**WORK REQUEST**
Write out each line of text in the material below as a JSON list of strings, one string per line, skipping blank lines. Leave the pictures out of your answer.

**EXERCISE DATA**
********

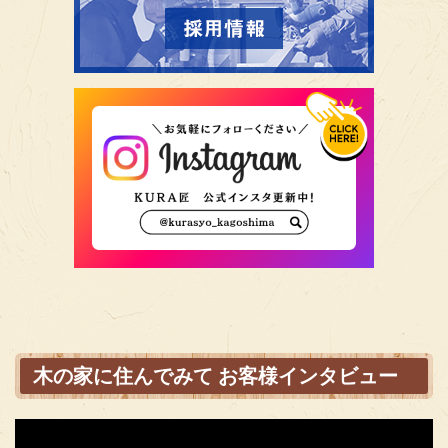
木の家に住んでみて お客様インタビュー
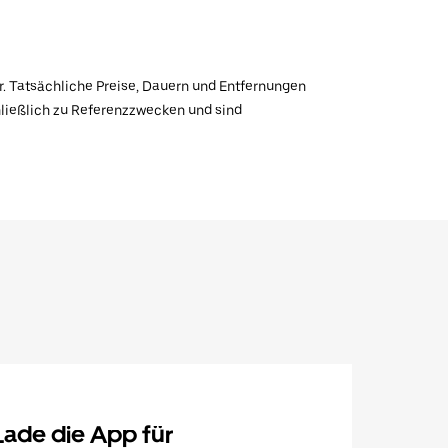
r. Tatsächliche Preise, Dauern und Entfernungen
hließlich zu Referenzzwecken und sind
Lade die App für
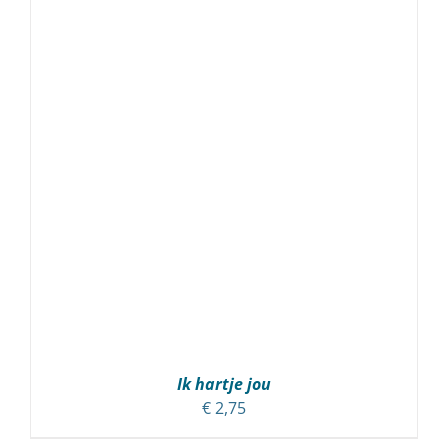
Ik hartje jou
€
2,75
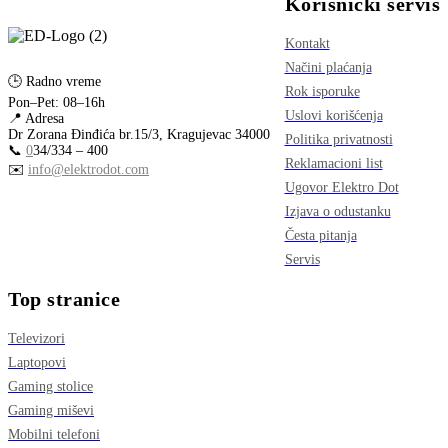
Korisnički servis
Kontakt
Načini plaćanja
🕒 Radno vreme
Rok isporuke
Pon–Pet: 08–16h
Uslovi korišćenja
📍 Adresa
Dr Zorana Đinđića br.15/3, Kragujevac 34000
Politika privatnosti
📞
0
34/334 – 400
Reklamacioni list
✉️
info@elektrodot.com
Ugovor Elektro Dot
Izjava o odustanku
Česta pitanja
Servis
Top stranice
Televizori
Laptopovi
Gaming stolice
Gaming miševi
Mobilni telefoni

********

**EXERCISE RESULT**
[
  "木の家に住んでみて お客様インタビュー",
  "r. Tatsächliche Preise, Dauern und Entfernungen",
  "hließlich zu Referenzzwecken und sind",
  "Lade die App für",
  "Ik hartje jou",
  "€",
  "2,75",
  "Korisnički servis",
  "Kontakt",
  "Načini plaćanja",
  "🕒 Radno vreme",
  "Rok isporuke",
  "Pon–Pet: 08–16h",
  "Uslovi korišćenja",
  "📍 Adresa",
  "Dr Zorana Đinđića br.15/3, Kragujevac 34000",
  "Politika privatnosti",
  "📞",
  "0",
  "34/334 – 400",
  "Reklamacioni list",
  "✉️",
  "info@elektrodot.com",
  "Ugovor Elektro Dot",
  "Izjava o odustanku",
  "Česta pitanja",
  "Servis",
  "Top stranice",
  "Televizori",
  "Laptopovi",
  "Gaming stolice",
  "Gaming miševi",
  "Mobilni telefoni"
]